Current safety evaluations of autonomous AI agents suffer from fragmented risk coverage, static or low-fidelity environments, and overly narrow metrics, rendering them inadequate against systemic safety threats. This work proposes a systematic evaluation framework centered on high-fidelity experimental environments: it first establishes an orthogonal Entry×Impact risk taxonomy aligned with realistic scenarios and a corresponding task suite; then constructs executable environments that support persistent states and multi-step interactions; and finally introduces a three-dimensional assessment mechanism—Outcome Safety, Security Awareness, and Task Utility—based on complete execution trajectories. Experiments across three major agent frameworks reveal pervasive deficiencies in security awareness under skill manipulation, state perturbation, and long-horizon attacks, establishing the first systematic benchmark for developing reliable AI agents.

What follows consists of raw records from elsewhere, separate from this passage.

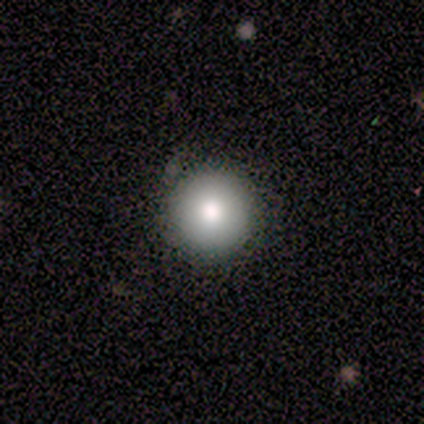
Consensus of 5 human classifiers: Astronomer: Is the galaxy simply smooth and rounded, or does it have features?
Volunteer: smooth — 80%.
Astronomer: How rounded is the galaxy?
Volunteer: round — 75%.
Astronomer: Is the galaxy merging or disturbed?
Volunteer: none — 75%.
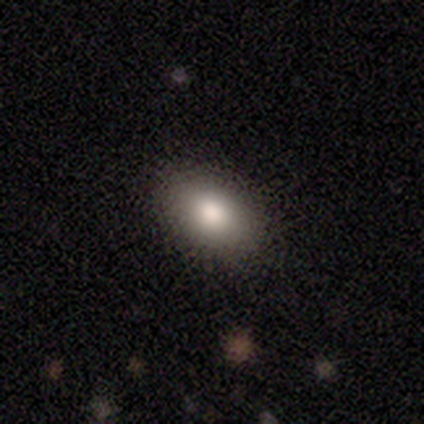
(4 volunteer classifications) A smooth galaxy with no disk features (50%) that is in between round and cigar-shaped (100%). Merging: none (100%).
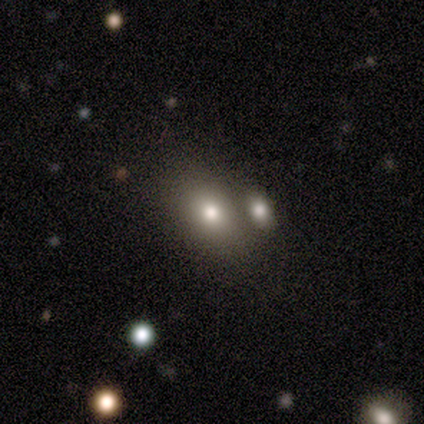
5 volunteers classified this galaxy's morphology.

Autonomous AI agents have driven the transition from conversation to task execution, shifting security failures from textual deception to system compromise. Although security evaluation is crucial for proactive risk prevention, prior work is constrained by fundamental bottlenecks, including fragmented risk coverage, static or low-fidelity execution environments, and single-dimensional and coarse-grained assessment metrics. To address these challenges, we propose AgentCanary, a comprehensive security evaluation framework for autonomous AI agents. AgentCanary provides a systematic solution along three contributions. First, comprehensive risk coverage: we introduce an orthogonal Entry $\times$ Impact risk taxonomy that decouples how adversarial influence enters the agent from what harm it ultimately causes, and instantiate it as a scenario-aligned task suite spanning realistic deployment workflows. Second, a high-fidelity real executable environment: rather than static Q&A or mocked tool responses, agents interact with real tools against dynamically provisioned task artifacts, with persistent state across multi-step interactions that naturally supports long-horizon attack evaluation. Third, trajectory-grounded multi-dimensional evaluation: evaluation consumes the full agent trajectory rather than the reply text or a single tool call, enabling decomposed scoring along three orthogonal dimensions, Outcome Safety, Security Awareness, and Task Utility. We evaluate a broad set of frontier models on AgentCanary against multiple established adversarial attack methods across three agent frameworks. The results reveal that current agents often fail to recognize the attacks they face, particularly under compromised skills, persistent state, and long-horizon execution attacks, and provide a systematic baseline for developing more reliable and secure agent systems.